This article is more than 1 year old
Scalr hosting hit with outage
Server records deletion causes website woes
Cloud management biz Scalr.com was yesterday hit by an outage which knocked customer websites offline.
In a post, the company said the problem had been due to an update that included flawed logic, causing server records to be removed but not AWS servers or other cloud servers.
One customer got in touch this morning to complain the company had yet to issue an apology or discuss compensation.
He said: "Yesterday, one of our customer websites stopped working as the database server was no longer contactable.
"It turns out that Scalr [had] accidentally removed all their DNS entries, resulting in another server being spawned for us in AWS, without our knowledge, even though there was no issue with the existing server.
"This obviously cost us, no just [in] lost revenue and downtime, but [also because] we were then paying for a second server we did not need," he claimed.
The Register has contacted Scalr for a comment.

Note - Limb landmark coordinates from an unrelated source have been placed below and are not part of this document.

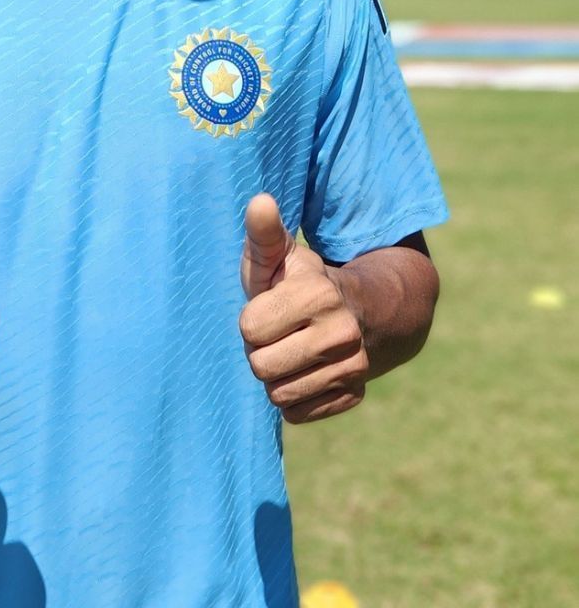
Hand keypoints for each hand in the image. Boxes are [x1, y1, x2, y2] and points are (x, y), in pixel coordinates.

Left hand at [239, 194, 367, 423]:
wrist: (364, 312)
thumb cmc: (302, 282)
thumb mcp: (282, 256)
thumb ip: (264, 234)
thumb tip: (259, 200)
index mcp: (319, 295)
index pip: (249, 330)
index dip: (251, 321)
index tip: (269, 309)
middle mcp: (343, 333)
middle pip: (261, 367)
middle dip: (260, 351)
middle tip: (277, 334)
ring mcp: (354, 367)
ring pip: (279, 394)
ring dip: (275, 375)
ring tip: (291, 350)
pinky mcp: (354, 394)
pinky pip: (299, 412)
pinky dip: (294, 396)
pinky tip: (305, 371)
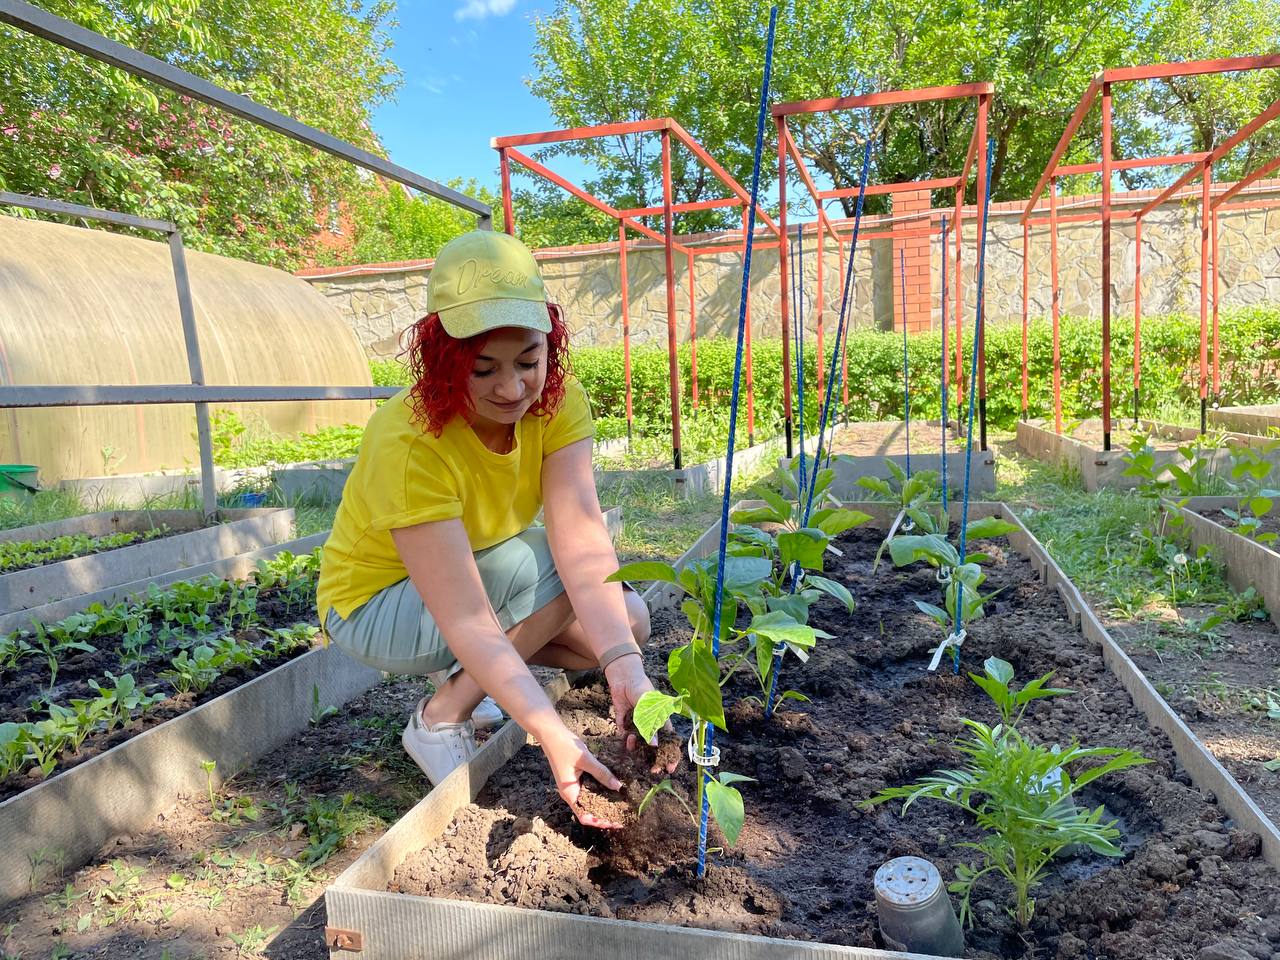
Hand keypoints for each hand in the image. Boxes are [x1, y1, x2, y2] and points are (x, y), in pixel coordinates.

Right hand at [539, 723, 622, 828]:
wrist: (551, 733)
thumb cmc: (565, 747)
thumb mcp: (585, 760)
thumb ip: (602, 773)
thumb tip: (618, 787)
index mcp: (570, 793)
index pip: (584, 816)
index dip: (599, 822)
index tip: (614, 823)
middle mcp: (571, 792)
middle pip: (588, 811)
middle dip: (604, 815)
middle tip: (622, 816)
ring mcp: (574, 785)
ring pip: (590, 800)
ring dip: (603, 804)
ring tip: (620, 805)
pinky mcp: (577, 777)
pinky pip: (590, 789)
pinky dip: (600, 791)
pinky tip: (612, 788)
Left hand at [604, 656, 677, 773]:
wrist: (623, 677)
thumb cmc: (641, 688)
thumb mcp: (648, 707)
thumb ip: (651, 725)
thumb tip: (654, 745)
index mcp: (660, 718)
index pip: (668, 739)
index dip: (670, 753)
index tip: (670, 767)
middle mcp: (649, 723)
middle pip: (653, 744)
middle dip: (654, 757)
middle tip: (653, 770)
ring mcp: (636, 722)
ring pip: (638, 741)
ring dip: (636, 746)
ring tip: (632, 742)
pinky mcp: (623, 720)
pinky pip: (624, 734)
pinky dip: (625, 739)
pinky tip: (626, 738)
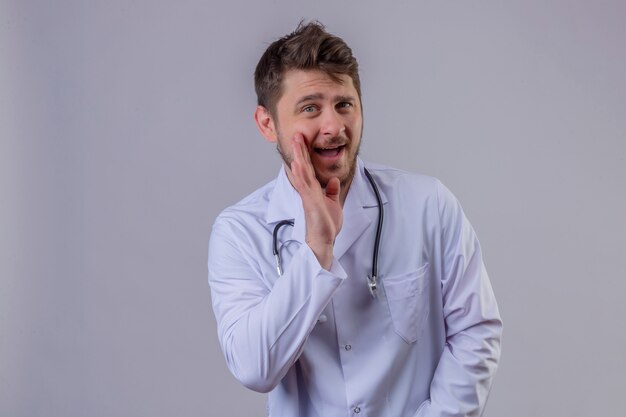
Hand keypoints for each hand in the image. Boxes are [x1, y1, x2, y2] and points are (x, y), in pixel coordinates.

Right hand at [287, 133, 341, 269]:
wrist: (323, 241)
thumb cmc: (326, 225)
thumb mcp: (333, 204)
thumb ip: (331, 192)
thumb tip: (332, 180)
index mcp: (313, 190)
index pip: (308, 168)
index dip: (306, 154)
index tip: (303, 140)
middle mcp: (308, 191)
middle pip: (303, 166)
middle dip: (300, 150)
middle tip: (296, 134)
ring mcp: (308, 196)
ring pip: (302, 172)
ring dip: (299, 156)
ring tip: (296, 142)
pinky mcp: (310, 202)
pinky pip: (304, 185)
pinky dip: (301, 174)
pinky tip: (297, 164)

Other customers complained on Twitter:
A great big thank you to @scalr who tried to terminate all our servers yesterday. Great job!— Oliver Sale (@oliversale) July 19, 2016
Thank you @scalr for attempting to terminate all our servers. What a mess!— MailBigFile (@mailbigfile) July 18, 2016
Updated at 11:32 UTC, 19 July to add: Sebastian Stadil, Scalr's CEO, said the company had apologised privately to all its customers and intends to post a further statement on its website.
He said: "Users have every right to be angry and voice their frustration. I know I've been frustrated when services I use are down, so I can sympathise."
He added: "Operations professionals know that outages come with the territory. In fact, the 'blameless' devops culture comes from this: learn from mistakes, improve, share your experience. Tomorrow's statement will do just that. Explain what happened, how we handled it, what we're doing to improve, and what others can learn from this experience.
"Lastly, I want to point out that everyone in the team behaved admirably yesterday, and some worked 30 hours straight to get this resolved for every customer, with the first resolutions by within three hours of detection. I myself have been up for 22 hours and am about to get some rest."